▶ _REQUIREMENT_
Please tally the lines of the records that contain "worn" and send back only the total.

▶ _EXTRACTED MATERIAL_
-*-*-

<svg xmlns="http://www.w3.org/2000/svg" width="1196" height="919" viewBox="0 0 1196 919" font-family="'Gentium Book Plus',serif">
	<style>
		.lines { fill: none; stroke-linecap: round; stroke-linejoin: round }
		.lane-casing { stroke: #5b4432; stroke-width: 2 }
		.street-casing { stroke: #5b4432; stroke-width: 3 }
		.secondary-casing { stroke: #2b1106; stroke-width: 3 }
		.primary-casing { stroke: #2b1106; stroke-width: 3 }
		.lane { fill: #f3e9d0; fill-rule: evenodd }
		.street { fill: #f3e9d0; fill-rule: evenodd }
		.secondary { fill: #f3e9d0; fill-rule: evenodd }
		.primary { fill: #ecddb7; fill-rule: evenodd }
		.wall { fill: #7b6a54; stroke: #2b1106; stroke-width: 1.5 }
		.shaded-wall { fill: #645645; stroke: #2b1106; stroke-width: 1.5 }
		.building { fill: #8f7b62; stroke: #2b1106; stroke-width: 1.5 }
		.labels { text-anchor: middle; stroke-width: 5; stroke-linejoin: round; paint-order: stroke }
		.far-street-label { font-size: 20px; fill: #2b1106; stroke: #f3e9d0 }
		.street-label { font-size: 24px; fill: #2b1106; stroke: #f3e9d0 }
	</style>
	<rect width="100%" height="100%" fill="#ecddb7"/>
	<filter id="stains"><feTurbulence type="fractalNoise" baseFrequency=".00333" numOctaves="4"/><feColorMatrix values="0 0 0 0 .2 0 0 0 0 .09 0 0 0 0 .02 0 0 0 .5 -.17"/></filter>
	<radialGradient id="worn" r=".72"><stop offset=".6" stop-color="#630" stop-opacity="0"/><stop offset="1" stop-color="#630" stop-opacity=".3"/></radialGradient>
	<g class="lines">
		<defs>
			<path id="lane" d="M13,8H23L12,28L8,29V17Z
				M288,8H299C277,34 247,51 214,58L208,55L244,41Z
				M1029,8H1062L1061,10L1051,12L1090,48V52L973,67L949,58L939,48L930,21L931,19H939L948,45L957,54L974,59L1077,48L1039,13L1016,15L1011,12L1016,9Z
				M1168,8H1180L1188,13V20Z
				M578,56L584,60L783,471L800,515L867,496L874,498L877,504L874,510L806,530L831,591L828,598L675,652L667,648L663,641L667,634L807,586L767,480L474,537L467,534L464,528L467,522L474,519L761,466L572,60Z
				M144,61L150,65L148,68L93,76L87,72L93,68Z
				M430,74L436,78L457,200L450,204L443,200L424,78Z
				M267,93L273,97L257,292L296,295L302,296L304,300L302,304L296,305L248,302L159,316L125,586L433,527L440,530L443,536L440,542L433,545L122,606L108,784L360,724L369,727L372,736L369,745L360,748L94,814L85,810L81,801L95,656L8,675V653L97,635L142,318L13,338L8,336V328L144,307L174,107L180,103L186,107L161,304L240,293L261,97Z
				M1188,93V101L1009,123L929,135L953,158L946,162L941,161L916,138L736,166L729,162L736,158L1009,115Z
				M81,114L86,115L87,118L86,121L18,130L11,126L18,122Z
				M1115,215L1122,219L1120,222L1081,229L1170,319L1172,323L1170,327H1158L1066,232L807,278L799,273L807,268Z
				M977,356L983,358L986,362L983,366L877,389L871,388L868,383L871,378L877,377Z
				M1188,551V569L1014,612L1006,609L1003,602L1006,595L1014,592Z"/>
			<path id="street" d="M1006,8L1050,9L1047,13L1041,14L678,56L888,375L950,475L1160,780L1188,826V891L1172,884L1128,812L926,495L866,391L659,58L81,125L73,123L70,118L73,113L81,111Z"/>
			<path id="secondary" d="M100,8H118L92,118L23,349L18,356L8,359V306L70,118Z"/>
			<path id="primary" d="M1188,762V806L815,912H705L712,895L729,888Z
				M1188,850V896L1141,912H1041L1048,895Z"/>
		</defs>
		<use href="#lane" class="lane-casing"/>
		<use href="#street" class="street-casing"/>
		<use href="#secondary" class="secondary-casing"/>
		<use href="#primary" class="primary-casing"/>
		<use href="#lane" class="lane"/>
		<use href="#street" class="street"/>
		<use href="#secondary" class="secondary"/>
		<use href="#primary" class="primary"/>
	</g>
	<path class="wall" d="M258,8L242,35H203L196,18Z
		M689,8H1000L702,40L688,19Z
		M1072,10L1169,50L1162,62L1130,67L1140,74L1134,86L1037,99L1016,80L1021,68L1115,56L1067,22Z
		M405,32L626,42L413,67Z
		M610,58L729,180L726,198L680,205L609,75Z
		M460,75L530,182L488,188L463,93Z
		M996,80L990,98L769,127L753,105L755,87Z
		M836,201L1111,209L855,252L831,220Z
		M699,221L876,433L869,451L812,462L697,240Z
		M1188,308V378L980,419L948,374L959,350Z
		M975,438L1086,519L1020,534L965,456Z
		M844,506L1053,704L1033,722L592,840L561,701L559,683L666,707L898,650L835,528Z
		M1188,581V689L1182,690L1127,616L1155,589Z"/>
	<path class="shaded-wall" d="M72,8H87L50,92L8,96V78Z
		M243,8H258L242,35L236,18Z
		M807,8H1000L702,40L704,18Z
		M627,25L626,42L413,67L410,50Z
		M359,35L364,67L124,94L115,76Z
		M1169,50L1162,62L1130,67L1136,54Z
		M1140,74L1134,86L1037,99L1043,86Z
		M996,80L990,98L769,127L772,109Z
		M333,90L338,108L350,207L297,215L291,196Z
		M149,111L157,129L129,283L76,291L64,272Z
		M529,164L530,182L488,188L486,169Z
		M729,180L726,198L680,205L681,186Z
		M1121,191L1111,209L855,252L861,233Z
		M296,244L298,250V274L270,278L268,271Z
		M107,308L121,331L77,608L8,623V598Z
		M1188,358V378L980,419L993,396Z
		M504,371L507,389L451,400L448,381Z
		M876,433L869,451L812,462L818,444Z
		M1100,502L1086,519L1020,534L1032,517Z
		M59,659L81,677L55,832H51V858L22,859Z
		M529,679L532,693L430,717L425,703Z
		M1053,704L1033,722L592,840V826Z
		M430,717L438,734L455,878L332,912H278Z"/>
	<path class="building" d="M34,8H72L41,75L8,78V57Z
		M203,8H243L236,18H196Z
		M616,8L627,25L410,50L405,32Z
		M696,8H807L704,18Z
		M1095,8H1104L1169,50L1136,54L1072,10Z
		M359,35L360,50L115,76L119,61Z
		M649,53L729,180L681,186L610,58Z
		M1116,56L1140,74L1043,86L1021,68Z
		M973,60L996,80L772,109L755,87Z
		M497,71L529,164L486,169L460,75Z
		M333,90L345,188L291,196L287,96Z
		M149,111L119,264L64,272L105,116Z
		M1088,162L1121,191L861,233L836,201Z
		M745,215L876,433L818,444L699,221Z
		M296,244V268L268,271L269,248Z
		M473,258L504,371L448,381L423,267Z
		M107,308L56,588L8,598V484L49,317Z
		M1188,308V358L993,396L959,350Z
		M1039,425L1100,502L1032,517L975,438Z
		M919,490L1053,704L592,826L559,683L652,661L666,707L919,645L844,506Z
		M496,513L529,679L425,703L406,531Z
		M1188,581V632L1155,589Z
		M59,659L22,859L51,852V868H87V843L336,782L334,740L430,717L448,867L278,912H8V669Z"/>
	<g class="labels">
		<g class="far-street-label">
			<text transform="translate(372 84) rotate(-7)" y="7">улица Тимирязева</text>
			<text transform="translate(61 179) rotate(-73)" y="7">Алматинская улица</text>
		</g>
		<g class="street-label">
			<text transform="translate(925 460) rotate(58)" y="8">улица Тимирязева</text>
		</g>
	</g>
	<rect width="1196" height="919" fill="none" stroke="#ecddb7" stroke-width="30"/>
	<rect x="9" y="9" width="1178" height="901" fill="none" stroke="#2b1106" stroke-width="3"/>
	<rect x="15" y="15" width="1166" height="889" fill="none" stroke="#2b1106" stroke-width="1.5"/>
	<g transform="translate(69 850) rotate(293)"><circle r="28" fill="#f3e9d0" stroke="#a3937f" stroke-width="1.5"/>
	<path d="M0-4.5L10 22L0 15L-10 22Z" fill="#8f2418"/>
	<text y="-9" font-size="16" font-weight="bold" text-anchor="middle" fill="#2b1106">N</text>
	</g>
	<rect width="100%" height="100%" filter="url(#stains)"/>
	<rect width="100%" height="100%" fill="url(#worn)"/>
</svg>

-*-*-

▶ _YOUR RESPONSE_
2